A new ChromeLoader malware campaign has been observed being distributed via virtual hard disk (VHD) files, marking a deviation from the ISO optical disc image format. "These VHD files are being distributed with filenames that make them appear like either hacks or cracks for Nintendo and Steam games," AhnLab Security Emergency response Center (ASEC) said in a report last week.
ChromeLoader (aka Choziosi Loader or ChromeBack) originally surfaced in January 2022 as a browser-hijacking credential stealer but has since evolved into a more potent, multifaceted threat capable of stealing sensitive data, deploying ransomware, and even dropping decompression bombs. The primary goal of the malware is to compromise web browsers like Google Chrome, and modify the browser settings to intercept and direct traffic to dubious advertising websites. What's more, ChromeLoader has emerged as a conduit to carry out click fraud by leveraging a browser extension to monetize clicks.

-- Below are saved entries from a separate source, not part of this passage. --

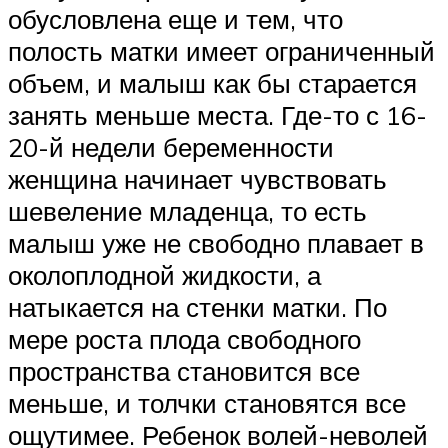
обусловлена еще и тем, что
полость матки имеет ограниченный
объем, и малыш как бы старается
занять меньше места. Где-то с 16-
20-й недели беременности
женщина начинает чувствовать
шевеление младенца, то есть
малыш уже не свободно плавает в
околоплодной жидкости, а
натыкается на стенки матки. По
мере роста плода свободного
пространства становится все
меньше, и толчки становятся все
ощутимее. Ребенок волей-неволей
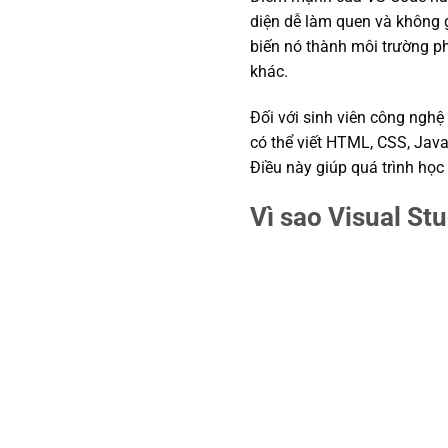
diện dễ làm quen và không g
biến nó thành môi trường ph
khác.
Đối với sinh viên công nghệ 
có thể viết HTML, CSS, Java
Điều này giúp quá trình học
Vì sao Visual St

Since arriving on the scene, the malware has gone through multiple versions, many of them equipped with capabilities to break into both Windows and macOS systems. The shift to VHD files is yet another sign that the campaign has gone through many changes over the past few months. The infection chain indicates that users looking for pirated software and video game cheats are the main targets, leading to the download of VHD files from fraudulent websites appearing on search results pages. Once the file has been downloaded, the user is then required to open and run the file to start the infection process. ChromeLoader will then start to modify the browser settings on the infected machine to redirect traffic to malicious websites.
The malware is also capable of stealing sensitive data, deploying ransomware, and even dropping decompression bombs. Users should be vigilant when downloading files from the internet, and only download files from trusted sources.